### EXERCICE À TRAITER
Mettez chacune des entrées ci-dessous sous la forme d'une liste JSON de chaînes, avec une chaîne par ligne et sans les lignes vides.

—————

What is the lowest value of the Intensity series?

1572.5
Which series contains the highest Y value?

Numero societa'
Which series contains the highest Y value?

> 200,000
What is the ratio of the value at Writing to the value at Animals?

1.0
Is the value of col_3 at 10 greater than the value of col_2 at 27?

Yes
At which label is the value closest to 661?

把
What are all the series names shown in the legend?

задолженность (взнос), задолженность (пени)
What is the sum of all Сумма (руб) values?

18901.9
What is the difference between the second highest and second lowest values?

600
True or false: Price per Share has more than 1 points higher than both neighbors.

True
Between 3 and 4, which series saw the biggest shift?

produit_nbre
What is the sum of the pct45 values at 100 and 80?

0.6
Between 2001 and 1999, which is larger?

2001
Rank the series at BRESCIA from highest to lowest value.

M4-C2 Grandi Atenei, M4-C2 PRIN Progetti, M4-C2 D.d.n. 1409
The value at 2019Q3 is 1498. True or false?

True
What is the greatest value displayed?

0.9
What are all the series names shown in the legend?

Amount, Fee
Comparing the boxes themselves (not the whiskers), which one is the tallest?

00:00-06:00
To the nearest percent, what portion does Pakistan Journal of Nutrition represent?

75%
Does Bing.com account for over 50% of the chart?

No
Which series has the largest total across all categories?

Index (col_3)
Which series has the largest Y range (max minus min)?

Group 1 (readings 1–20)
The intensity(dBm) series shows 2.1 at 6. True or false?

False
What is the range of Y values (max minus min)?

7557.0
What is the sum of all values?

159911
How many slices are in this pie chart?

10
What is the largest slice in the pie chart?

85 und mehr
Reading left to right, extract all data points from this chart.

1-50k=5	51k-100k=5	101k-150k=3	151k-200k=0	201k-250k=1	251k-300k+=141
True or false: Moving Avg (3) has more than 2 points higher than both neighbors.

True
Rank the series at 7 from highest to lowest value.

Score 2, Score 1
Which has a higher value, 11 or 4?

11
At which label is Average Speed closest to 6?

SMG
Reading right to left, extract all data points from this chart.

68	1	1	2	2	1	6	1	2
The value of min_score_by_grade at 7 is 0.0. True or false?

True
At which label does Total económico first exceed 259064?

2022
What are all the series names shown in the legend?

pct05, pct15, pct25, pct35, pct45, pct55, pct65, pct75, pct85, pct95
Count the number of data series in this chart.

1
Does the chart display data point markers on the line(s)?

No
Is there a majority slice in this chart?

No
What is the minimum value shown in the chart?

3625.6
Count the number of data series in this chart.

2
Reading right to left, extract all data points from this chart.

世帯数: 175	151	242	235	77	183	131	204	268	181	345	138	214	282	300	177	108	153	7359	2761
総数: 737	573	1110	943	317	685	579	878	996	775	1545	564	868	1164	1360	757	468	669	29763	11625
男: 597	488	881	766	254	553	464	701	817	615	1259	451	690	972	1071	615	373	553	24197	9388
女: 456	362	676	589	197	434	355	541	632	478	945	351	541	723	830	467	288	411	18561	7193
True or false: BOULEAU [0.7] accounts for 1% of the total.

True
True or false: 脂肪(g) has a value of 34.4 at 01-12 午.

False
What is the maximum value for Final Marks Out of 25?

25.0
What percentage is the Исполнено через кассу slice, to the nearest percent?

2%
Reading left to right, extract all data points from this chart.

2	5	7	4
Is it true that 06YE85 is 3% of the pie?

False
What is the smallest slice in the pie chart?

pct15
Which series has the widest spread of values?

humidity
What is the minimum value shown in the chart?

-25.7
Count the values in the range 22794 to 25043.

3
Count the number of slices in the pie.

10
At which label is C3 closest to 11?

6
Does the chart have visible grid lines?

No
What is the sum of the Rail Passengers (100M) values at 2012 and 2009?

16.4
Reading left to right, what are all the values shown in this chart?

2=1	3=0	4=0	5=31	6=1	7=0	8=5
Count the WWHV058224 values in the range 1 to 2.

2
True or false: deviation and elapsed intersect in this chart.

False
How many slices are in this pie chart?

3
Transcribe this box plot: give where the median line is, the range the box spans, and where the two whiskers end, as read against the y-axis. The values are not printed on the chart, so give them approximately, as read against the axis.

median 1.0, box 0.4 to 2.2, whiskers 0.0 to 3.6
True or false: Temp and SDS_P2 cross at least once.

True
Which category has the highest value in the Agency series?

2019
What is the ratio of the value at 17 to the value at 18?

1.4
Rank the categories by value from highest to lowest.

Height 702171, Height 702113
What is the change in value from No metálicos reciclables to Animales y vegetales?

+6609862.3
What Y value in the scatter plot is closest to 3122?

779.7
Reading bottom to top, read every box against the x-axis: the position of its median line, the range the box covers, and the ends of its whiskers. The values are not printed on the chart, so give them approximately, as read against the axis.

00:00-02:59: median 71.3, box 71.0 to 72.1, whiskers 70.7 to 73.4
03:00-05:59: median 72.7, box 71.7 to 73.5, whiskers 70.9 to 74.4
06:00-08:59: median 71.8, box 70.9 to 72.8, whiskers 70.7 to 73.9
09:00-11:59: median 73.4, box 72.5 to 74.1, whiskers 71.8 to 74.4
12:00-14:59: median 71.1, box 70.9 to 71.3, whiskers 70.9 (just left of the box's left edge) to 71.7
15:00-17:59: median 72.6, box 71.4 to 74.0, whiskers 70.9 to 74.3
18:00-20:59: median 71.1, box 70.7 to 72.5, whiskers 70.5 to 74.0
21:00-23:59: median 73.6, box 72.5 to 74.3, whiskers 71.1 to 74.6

—————

### RÉSULTAT ATTENDU
[
  "What is the lowest value of the Intensity series?",
  "1572.5",
  "Which series contains the highest Y value?",
  "Numero societa'",
  "Which series contains the highest Y value?",
  "> 200,000",
  "What is the ratio of the value at Writing to the value at Animals?",
  "1.0",
  "Is the value of col_3 at 10 greater than the value of col_2 at 27?",
  "Yes",
  "At which label is the value closest to 661?",
  "把",
  "What are all the series names shown in the legend?",
  "задолженность (взнос), задолженность (пени)",
  "What is the sum of all Сумма (руб) values?",
  "18901.9",
  "What is the difference between the second highest and second lowest values?",
  "600",
  "True or false: Price per Share has more than 1 points higher than both neighbors.",
  "True",
  "Between 3 and 4, which series saw the biggest shift?",
  "produit_nbre",
  "What is the sum of the pct45 values at 100 and 80?",
  "0.6",
  "Between 2001 and 1999, which is larger?",
  "2001",
  "Rank the series at BRESCIA from highest to lowest value.",
  "M4-C2 Grandi Atenei, M4-C2 PRIN Progetti, M4-C2 D.d.n. 1409",
  "The value at 2019Q3 is 1498. True or false?",
  "True",
  "What is the greatest value displayed?",
  "0.9",
  "What are all the series names shown in the legend?",
  "Amount, Fee",
  "Comparing the boxes themselves (not the whiskers), which one is the tallest?",
  "00:00-06:00",
  "To the nearest percent, what portion does Pakistan Journal of Nutrition represent?",
  "75%",
  "Does Bing.com account for over 50% of the chart?",
  "No",
  "Which series has the largest total across all categories?",
  "Index (col_3)",
  "Which series has the largest Y range (max minus min)?",
  "Group 1 (readings 1–20)",
  "The intensity(dBm) series shows 2.1 at 6. True or false?",
  "False",
  "What is the range of Y values (max minus min)?",
  "7557.0",
  "What is the sum of all values?",
  "159911",
  "How many slices are in this pie chart?",
  "10",
  "What is the largest slice in the pie chart?",
  "85 und mehr",
  "Reading left to right, extract all data points from this chart.",
  "1-50k=5\t51k-100k=5\t101k-150k=3\t151k-200k=0\t201k-250k=1\t251k-300k+=141",
  "True or false: Moving Avg (3) has more than 2 points higher than both neighbors.",
  "True",
  "Rank the series at 7 from highest to lowest value.",
  "Score 2, Score 1",
  "Which has a higher value, 11 or 4?",
  "11",
  "At which label is Average Speed closest to 6?",
  "SMG",
  "Reading right to left, extract all data points from this chart.",
  "68\t1\t1\t2\t2\t1\t6\t1\t2",
  "The value of min_score_by_grade at 7 is 0.0. True or false?",
  "True",
  "At which label does Total económico first exceed 259064?",
  "2022",
  "What are all the series names shown in the legend?",
  "pct05, pct15, pct25, pct35, pct45, pct55, pct65, pct75, pct85, pct95",
  "Count the number of data series in this chart.",
  "1",
  "Does the chart display data point markers on the line(s)?",
  "No",
  "Is there a majority slice in this chart?",
  "No",
  "What is the minimum value shown in the chart?",
  "3625.6",
  "Count the number of data series in this chart.",
  "2",
  "Reading right to left, extract all data points from this chart.",
  "世帯数: 175\t151\t242\t235\t77\t183\t131\t204\t268\t181\t345\t138\t214\t282\t300\t177\t108\t153\t7359\t2761",
  "総数: 737\t573\t1110\t943\t317\t685\t579\t878\t996\t775\t1545\t564\t868\t1164\t1360\t757\t468\t669\t29763\t11625",
  "男: 597\t488\t881\t766\t254\t553\t464\t701\t817\t615\t1259\t451\t690\t972\t1071\t615\t373\t553\t24197\t9388",
  "女: 456\t362\t676\t589\t197\t434\t355\t541\t632\t478\t945\t351\t541\t723\t830\t467\t288\t411\t18561\t7193",
  "True or false: BOULEAU [0.7] accounts for 1% of the total.",
  "True",
  "True or false: 脂肪(g) has a value of 34.4 at 01-12 午.",
  "False",
  "What is the maximum value for Final Marks Out of 25?",
  "25.0",
  "What percentage is the Исполнено через кассу slice, to the nearest percent?",
  "2%",
  "Reading left to right, extract all data points from this chart.",
  "2\t5\t7\t4",
  "Is it true that 06YE85 is 3% of the pie?",
  "False",
  "What is the smallest slice in the pie chart?",
  "pct15",
  "Which series has the widest spread of values?",
  "humidity",
  "What is the minimum value shown in the chart?",
  "-25.7",
  "Count the values in the range 22794 to 25043.",
  "3",
  "Count the number of slices in the pie.",
  "10",
  "At which label is C3 closest to 11?",
  "6",
  "Does the chart have visible grid lines?",
  "No",
  "What is the sum of the Rail Passengers (100M) values at 2012 and 2009?",
  "16.4",
  "Reading left to right, what are all the values shown in this chart?",
  "2=1\t3=0\t4=0\t5=31\t6=1\t7=0\t8=5",
  "Count the WWHV058224 values in the range 1 to 2.",
  "2",
  "True or false: deviation and elapsed intersect in this chart.",
  "False",
  "How many slices are in this pie chart?",
  "3",
  "Transcribe this box plot: give where the median line is, the range the box spans, and where the two whiskers end, as read against the y-axis. The values are not printed on the chart, so give them approximately, as read against the axis.",
  "median 1.0, box 0.4 to 2.2, whiskers 0.0 to 3.6",
  "True or false: Temp and SDS_P2 cross at least once.",
  "True",
  "Which category has the highest value in the Agency series?",
  "2019",
  "What is the ratio of the value at 17 to the value at 18?",
  "1.4",
  "Rank the categories by value from highest to lowest.",
  "Height 702171, Height 702113",
  "What is the change in value from No metálicos reciclables to Animales y vegetales?",
  "+6609862.3",
  "What Y value in the scatter plot is closest to 3122?",
  "779.7",
  "Reading bottom to top, read every box against the x-axis: the position of its median line, the range the box covers, and the ends of its whiskers. The values are not printed on the chart, so give them approximately, as read against the axis.",
  "00:00-02:59: median 71.3, box 71.0 to 72.1, whiskers 70.7 to 73.4",
  "03:00-05:59: median 72.7, box 71.7 to 73.5, whiskers 70.9 to 74.4",
  "06:00-08:59: median 71.8, box 70.9 to 72.8, whiskers 70.7 to 73.9",
  "09:00-11:59: median 73.4, box 72.5 to 74.1, whiskers 71.8 to 74.4",
  "12:00-14:59: median 71.1, box 70.9 to 71.3, whiskers 70.9 (just left of the box's left edge) to 71.7",
  "15:00-17:59: median 72.6, box 71.4 to 74.0, whiskers 70.9 to 74.3",
  "18:00-20:59: median 71.1, box 70.7 to 72.5, whiskers 70.5 to 74.0",
  "21:00-23:59: median 73.6, box 72.5 to 74.3, whiskers 71.1 to 74.6"
]